── Data to examine

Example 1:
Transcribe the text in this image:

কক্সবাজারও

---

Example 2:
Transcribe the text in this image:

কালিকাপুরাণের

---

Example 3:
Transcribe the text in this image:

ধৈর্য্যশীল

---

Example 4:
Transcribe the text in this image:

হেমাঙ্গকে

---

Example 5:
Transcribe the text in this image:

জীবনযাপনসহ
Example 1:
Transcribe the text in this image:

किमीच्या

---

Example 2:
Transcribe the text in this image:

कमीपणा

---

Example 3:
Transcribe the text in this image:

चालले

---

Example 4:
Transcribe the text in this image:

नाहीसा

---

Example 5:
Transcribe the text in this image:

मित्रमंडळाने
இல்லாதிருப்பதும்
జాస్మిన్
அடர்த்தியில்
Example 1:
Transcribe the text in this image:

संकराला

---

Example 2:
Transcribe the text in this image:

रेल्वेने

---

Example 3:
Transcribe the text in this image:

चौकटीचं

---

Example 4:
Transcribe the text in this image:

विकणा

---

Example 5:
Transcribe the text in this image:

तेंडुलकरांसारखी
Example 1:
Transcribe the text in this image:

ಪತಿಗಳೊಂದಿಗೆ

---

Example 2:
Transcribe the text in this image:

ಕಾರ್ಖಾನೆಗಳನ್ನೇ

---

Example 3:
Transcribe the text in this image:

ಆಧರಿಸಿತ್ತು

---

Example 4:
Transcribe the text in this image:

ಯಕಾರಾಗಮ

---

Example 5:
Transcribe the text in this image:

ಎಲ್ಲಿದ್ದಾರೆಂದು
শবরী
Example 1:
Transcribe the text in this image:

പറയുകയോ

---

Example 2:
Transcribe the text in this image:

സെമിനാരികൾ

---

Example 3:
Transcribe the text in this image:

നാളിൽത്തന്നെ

────

> _Task_: Output all the lines above, matching them word for word.

> _Written response_:
Example 1:
Transcribe the text in this image:

কক্সবাজারও

---

Example 2:
Transcribe the text in this image:

কালিকাপুরাণের

---

Example 3:
Transcribe the text in this image:

ধৈর্য্যশীল

---

Example 4:
Transcribe the text in this image:

হেমাঙ্গকে

---

Example 5:
Transcribe the text in this image:

জীবনযাপনসহ
Example 1:
Transcribe the text in this image:

किमीच्या

---

Example 2:
Transcribe the text in this image:

कमीपणा

---

Example 3:
Transcribe the text in this image:

चालले

---

Example 4:
Transcribe the text in this image:

नाहीसा

---

Example 5:
Transcribe the text in this image:

मित्रमंडळाने
இல்லாதிருப்பதும்
జాస్మిన్
அடர்த்தியில்
Example 1:
Transcribe the text in this image:

संकराला

---

Example 2:
Transcribe the text in this image:

रेल्वेने

---

Example 3:
Transcribe the text in this image:

चौकटीचं

---

Example 4:
Transcribe the text in this image:

विकणा

---

Example 5:
Transcribe the text in this image:

तेंडुलकरांसारखी
Example 1:
Transcribe the text in this image:

ಪತಿಗಳೊಂದಿಗೆ

---

Example 2:
Transcribe the text in this image:

ಕಾರ್ಖಾನೆಗಳನ್ನೇ

---

Example 3:
Transcribe the text in this image:

ಆಧರಿಸಿತ್ತು

---

Example 4:
Transcribe the text in this image:

ಯಕಾರಾಗಮ

---

Example 5:
Transcribe the text in this image:

ಎಲ್ಲಿದ್ದಾರೆಂದು
শবরী
Example 1:
Transcribe the text in this image:

പറയുകയോ

---

Example 2:
Transcribe the text in this image:

സെമിനാരികൾ

---

Example 3:
Transcribe the text in this image:

നാളിൽത്തന്നെ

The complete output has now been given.